Medical School

Called to the Pharmacy Profession

2019 MCW School of Pharmacy White Coat Ceremony

A new class of Doctor of Pharmacy (PharmD) students at the Medical College of Wisconsin (MCW) School of Pharmacy received their white coats in a traditional ceremony, Sept. 20, 2019, marking the beginning of their clinical education. The Class of 2022 celebrated the successful completion of the first session of their education at the MCW School of Pharmacy, which began in July, and looks forward to embarking on the rest of their educational journey as pharmacy students.

“Starting my PharmD education has been rewarding because I’ve worked so hard to get here. For me, it’s very emotional.
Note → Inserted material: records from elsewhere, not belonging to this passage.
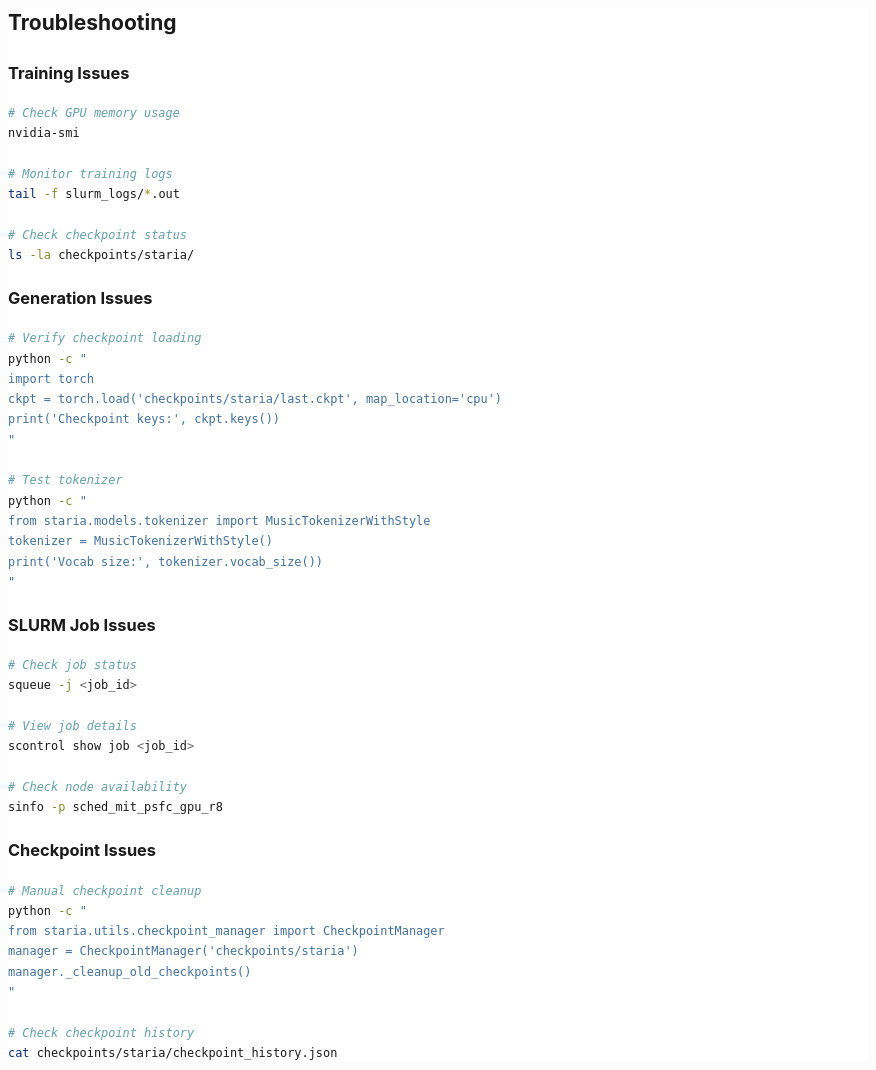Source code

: 
## Troubleshooting

### Training Issues
```bash
# Check GPU memory usage
nvidia-smi

# Monitor training logs
tail -f slurm_logs/*.out

# Check checkpoint status
ls -la checkpoints/staria/
```

### Generation Issues
```bash
# Verify checkpoint loading
python -c "
import torch
ckpt = torch.load('checkpoints/staria/last.ckpt', map_location='cpu')
print('Checkpoint keys:', ckpt.keys())
"

# Test tokenizer
python -c "
from staria.models.tokenizer import MusicTokenizerWithStyle
tokenizer = MusicTokenizerWithStyle()
print('Vocab size:', tokenizer.vocab_size())
"
```

### SLURM Job Issues
```bash
# Check job status
squeue -j <job_id>

# View job details
scontrol show job <job_id>

# Check node availability
sinfo -p sched_mit_psfc_gpu_r8
```

### Checkpoint Issues
```bash
# Manual checkpoint cleanup
python -c "
from staria.utils.checkpoint_manager import CheckpointManager
manager = CheckpointManager('checkpoints/staria')
manager._cleanup_old_checkpoints()
"

# Check checkpoint history
cat checkpoints/staria/checkpoint_history.json
```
My hard work is paying off,” says first-year student Jackson Straughan.

“This event represents the culmination of years of hard work, dedication, sacrifices, and enthusiasm for the students that pursue their PharmD degree at the MCW School of Pharmacy,” says George E. MacKinnon III, PhD, MS, RPh, FASHP, Founding Dean and Professor of the MCW School of Pharmacy.
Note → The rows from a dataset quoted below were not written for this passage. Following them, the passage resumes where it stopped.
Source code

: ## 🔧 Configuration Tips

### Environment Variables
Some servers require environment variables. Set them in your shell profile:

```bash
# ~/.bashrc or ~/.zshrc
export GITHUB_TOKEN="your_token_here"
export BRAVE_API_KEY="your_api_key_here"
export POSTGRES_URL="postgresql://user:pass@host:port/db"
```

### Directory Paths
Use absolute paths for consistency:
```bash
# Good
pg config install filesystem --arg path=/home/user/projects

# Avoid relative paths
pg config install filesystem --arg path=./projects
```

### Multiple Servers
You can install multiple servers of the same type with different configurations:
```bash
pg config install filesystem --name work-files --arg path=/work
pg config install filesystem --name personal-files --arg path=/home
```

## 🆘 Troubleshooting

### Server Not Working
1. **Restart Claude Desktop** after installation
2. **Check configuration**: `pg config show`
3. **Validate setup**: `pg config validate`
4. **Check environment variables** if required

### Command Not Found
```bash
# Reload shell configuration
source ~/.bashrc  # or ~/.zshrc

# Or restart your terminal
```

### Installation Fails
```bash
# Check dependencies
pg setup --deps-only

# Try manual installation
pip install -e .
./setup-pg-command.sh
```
The white coat that students receive represents the knowledge and professionalism held by health practitioners, including the pharmacy profession. “The white coat symbolizes someone you can trust and turn to. I feel the white coat really embodies those values of being a dependable source of patient care,” says Straughan.

“The White Coat Ceremony is the beginning of the journey of becoming a pharmacist and healthcare professional,” says first-year student Jose Roig. “Some schools hold theirs before starting classes but for us, you have to pass your first session. It’s the day where I can say I’m capable of doing this.”

For Roig and his classmates, the ceremony also holds more personal meanings. “I have a Hispanic background and the language barrier was a concern before coming here. Getting to the ceremony means that I overcame those fears and having the white coat is the symbol of all of the small goals I have achieved,” he says.

“I’m the first person in my family to go to college, so it’s exciting for me to be blessed for this opportunity,” says another student receiving her white coat, Hayley McDaniel.

The keynote speaker, Peter H. Vlasses, PharmD, DSc (Hon), FCCP, Executive Director Emeritus of the Accreditation Council for Pharmacy Education, spoke about the profession of pharmacy’s past, present, and near future. “If you see yourself as called to do this, called to be a pharmacist, called to help others – that is where your ultimate satisfaction is going to come from,” he says.

“I wanted to be a pharmacist because of my love for chemistry and because I also really wanted to help others be educated about how drugs are beneficial but can be harmful in certain situations,” says McDaniel. “The way that the world is changing, pharmacists are going to be able to provide more to the community.”

The White Coat Ceremony also gives students a moment to reflect upon their first block of pharmacy classes. First-year students at the MCW School of Pharmacy attend a number of lecture-based and lab-based courses, such as Pharmaceutical Drug Delivery and Patient Care Lab.

“Biochemistry was my favorite class because I really enjoy organic chemistry and the professor took time to make sure everyone understood. He didn’t just read off of a slide. I would say this school has some of the best professors and extra help that I’ve experienced,” says McDaniel.

“I personally really enjoyed Patient Care Lab. Learning all of the health services like vitals and medication histories has been great for me as a hands-on learner,” says Straughan. “I chose the MCW School of Pharmacy because the accelerated, patient-focused, and interprofessional-focused curriculum caught my eye in terms of the pharmacist that I want to be in the future.”

After being coated by their faculty advisors, students assembled to take the Oath of a Pharmacist, which was led by Sarah E. Sorum, Interim CEO of the Pharmacy Society of Wisconsin. PharmD students pledged themselves to a lifetime of service to others through the profession of pharmacy.

The MCW School of Pharmacy prepares its students for the evolving role of the pharmacist. Students that graduate from the PharmD program at the MCW School of Pharmacy are able to provide an expanded set of services to patients beyond dispensing medications. They learn to provide primary patient care services such as medication management, vaccine administration, point-of-care testing, such as flu tests, and medical device education. Graduates can work in a variety of different specialties and are prepared to work as part of the interdisciplinary healthcare team.

“I want to be a pharmacist because it takes my love for science and incorporates it with helping others,” says Straughan. “I feel that getting our white coats is really going to encourage us to become the best pharmacists we can.”